### What you have to do:
Exactly reproduce the lines from the line that has "List each element's" down to the last line of the entries, inclusive.

Material provided Start Marker

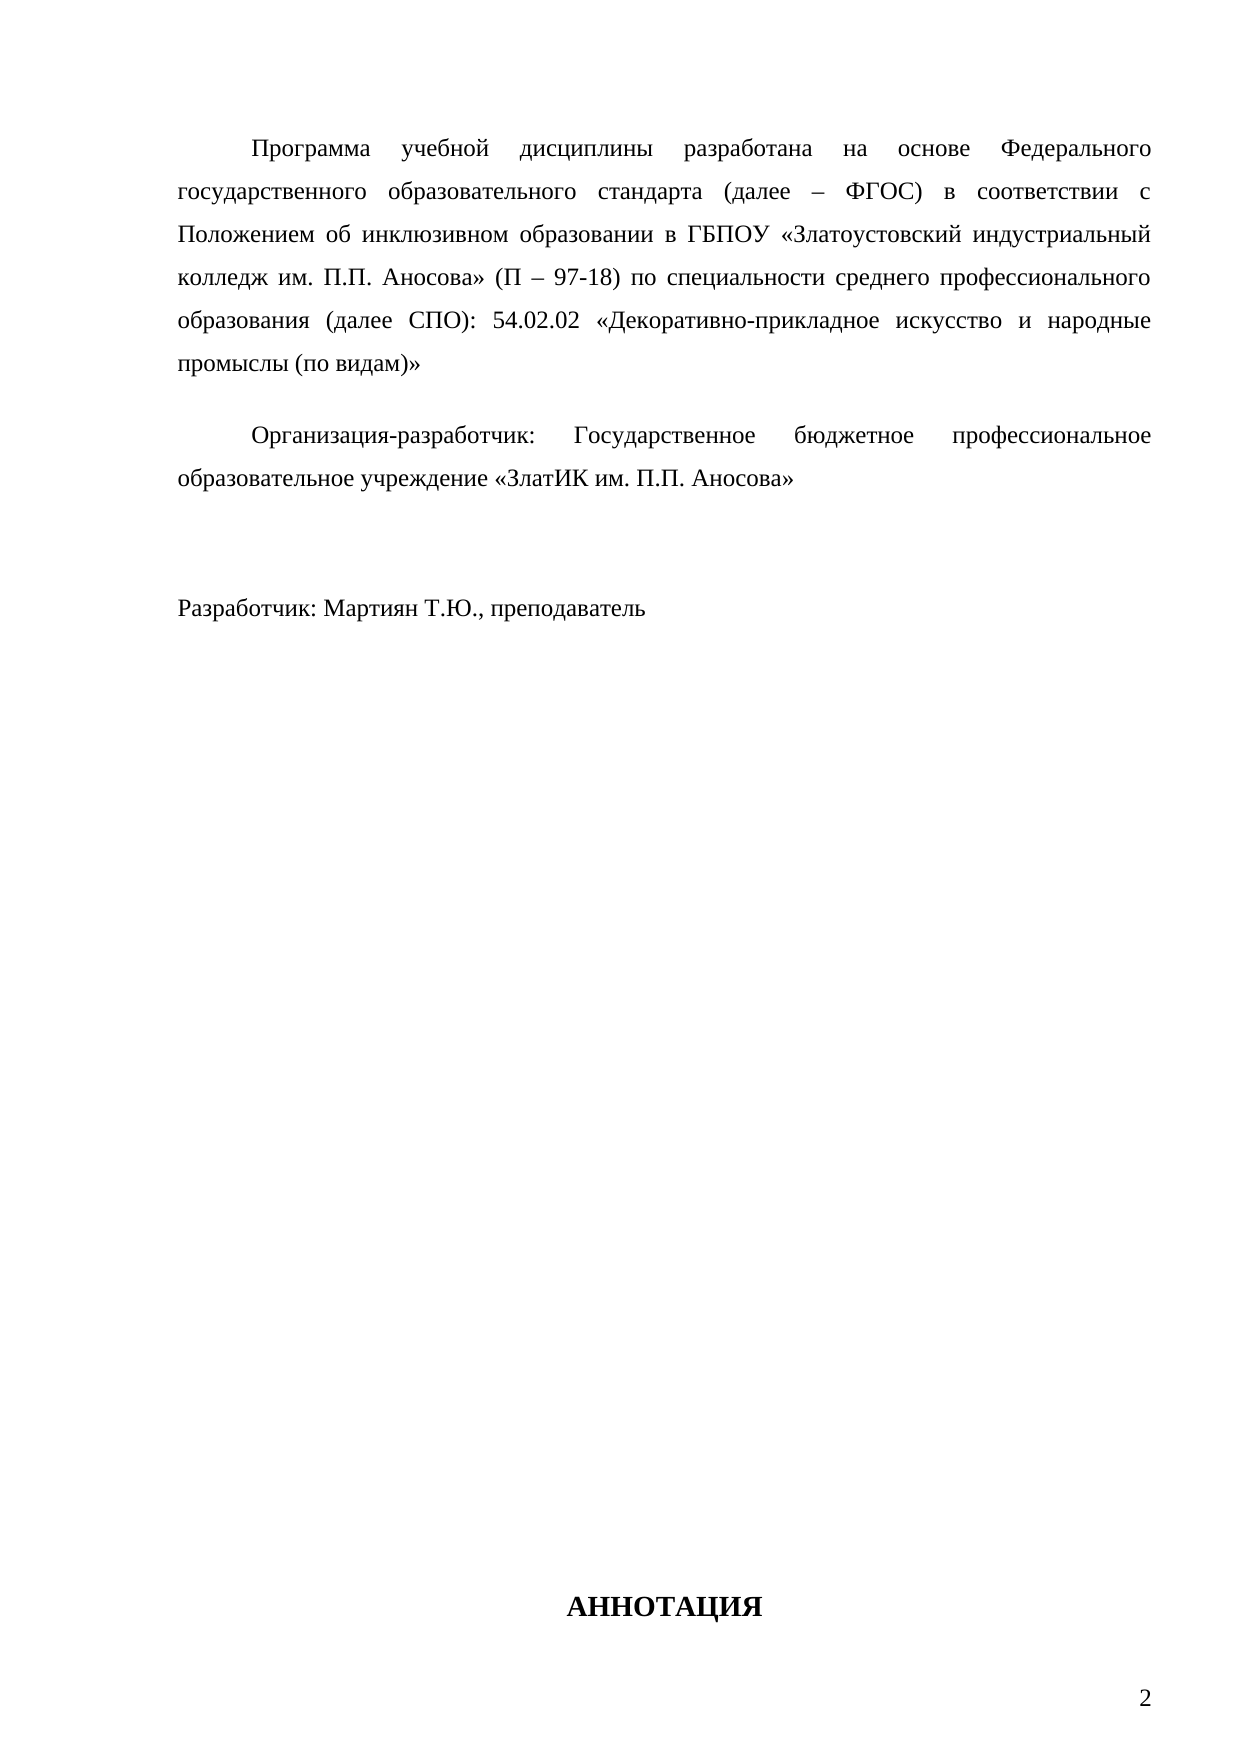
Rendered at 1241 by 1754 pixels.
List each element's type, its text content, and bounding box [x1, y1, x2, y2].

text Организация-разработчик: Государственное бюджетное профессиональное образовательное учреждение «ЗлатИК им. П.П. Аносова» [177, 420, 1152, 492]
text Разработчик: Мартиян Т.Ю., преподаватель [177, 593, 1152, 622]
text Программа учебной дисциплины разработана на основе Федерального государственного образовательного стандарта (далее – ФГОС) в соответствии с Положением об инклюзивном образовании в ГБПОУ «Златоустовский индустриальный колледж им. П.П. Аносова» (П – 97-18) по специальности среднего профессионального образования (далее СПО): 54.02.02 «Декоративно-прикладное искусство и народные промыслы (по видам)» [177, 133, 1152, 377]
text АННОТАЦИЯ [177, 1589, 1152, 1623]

Material provided End Marker

### Task solution:
List each element's type, its text content, and bounding box [x1, y1, x2, y2].

text Организация-разработчик: Государственное бюджетное профессиональное образовательное учреждение «ЗлатИК им. П.П. Аносова» [177, 420, 1152, 492]
text Разработчик: Мартиян Т.Ю., преподаватель [177, 593, 1152, 622]
text Программа учебной дисциплины разработана на основе Федерального государственного образовательного стандарта (далее – ФГОС) в соответствии с Положением об инклюзивном образовании в ГБПОУ «Златоустовский индустриальный колледж им. П.П. Аносова» (П – 97-18) по специальности среднего профессионального образования (далее СПО): 54.02.02 «Декоративно-прикладное искусство и народные промыслы (по видам)» [177, 133, 1152, 377]
text АННОТАЦИЯ [177, 1589, 1152, 1623]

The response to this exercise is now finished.